I am admittedly out of my depth here as I don't use KVM or bridges, but I believe that the IP address should be assigned to br0 and not to eth0. Hopefully someone with more knowledge in this domain can comment.
That is correct. eth0 is a member of the br0 and does not need any address. Let br0 and only br0 have that public address.
There actually isn't "bridged network". The eth0-br0 is an interface just to outside. The virbr0 is more like a virtual LAN that presumably connect the guest and host. Name "virbr0" looks like it is the "default" network created by libvirt.
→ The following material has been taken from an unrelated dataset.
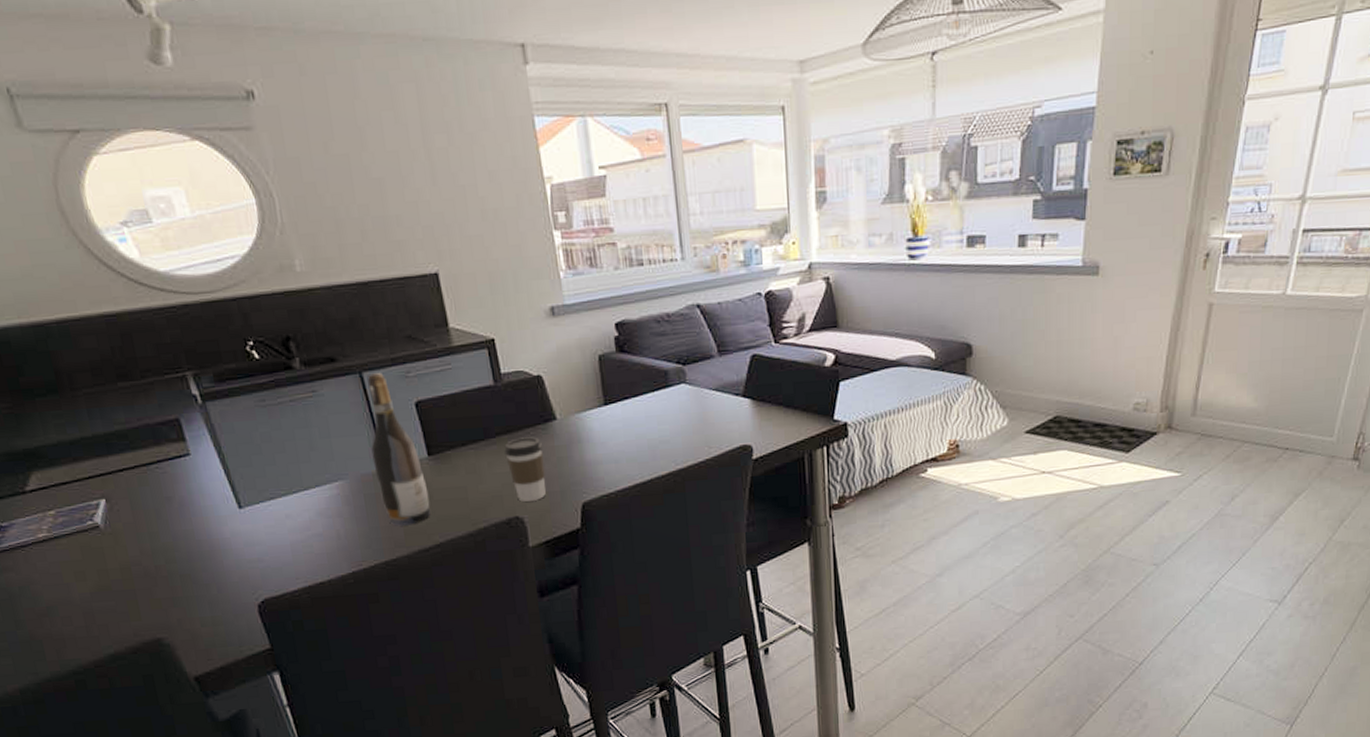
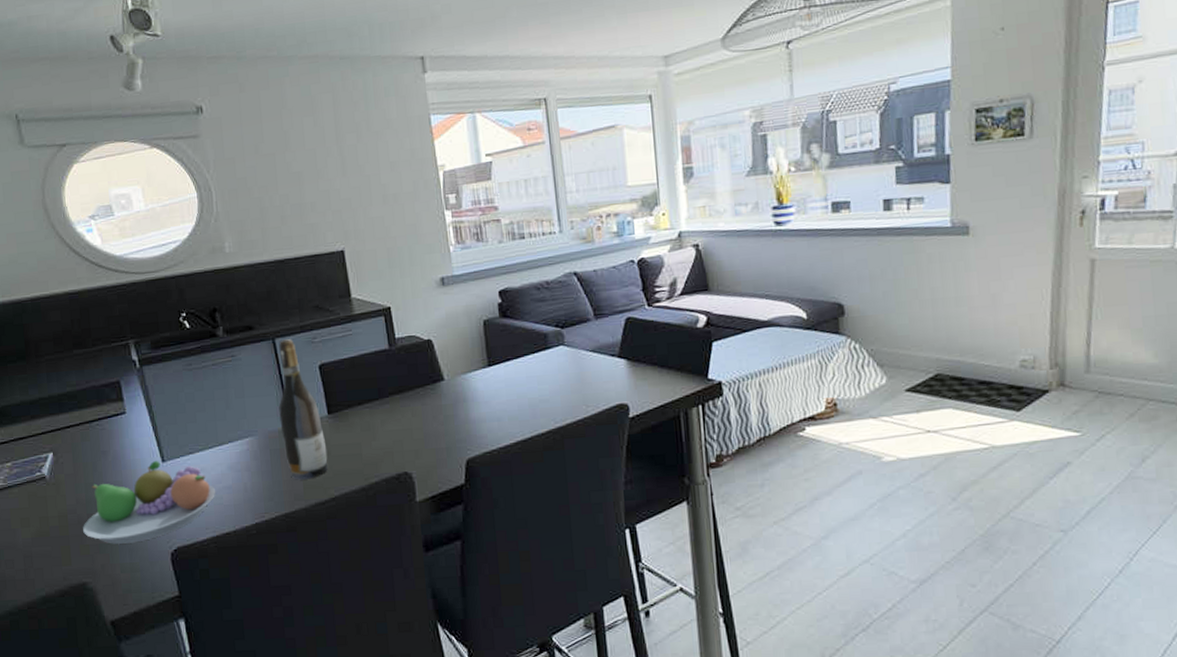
fruit bowl: none [151,507,305,597] -> present [83,461,216,544]
coffee cup: present [504,437,546,502] -> none [396,396,433,458]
If libvirt is used, the guest configuration can be used to bind the NIC of the guest directly to the br0. Then there would be a bridged network, but then the guest would need a public IP.
Title of the thread is routing, so lets route. Remove the br0 entirely and let the eth0 to keep the address. I presume that the guest gets IP in 192.168.122.0/24 from "DHCP", and its gateway is 192.168.122.1. (Have to presume, for only host-side info has been shown so far.) The "DHCP" is actually dnsmasq process spawned by libvirtd. Therefore, the guest should be able to connect to the host (192.168.122.1) and vice versa. dnsmasq will do NAT too. I'm quite sure the libvirt offers the configuration options for this, even in the "virt-manager" tool.
I did last week install a guest into a Fedora host, and I didn't activate routing nor tamper iptables myself. The virt-manager & libvirt did. The host routes and SNAT's packets that originate from the 192.168.122.0/24 and go out from eth0. It just works.
1. Remove the br0.
2. Fire up 'virt-manager'
2a. Set the "default network" to NAT mode (or whatever it is called).
2b. Change type of the NIC of the guest (or remove&add).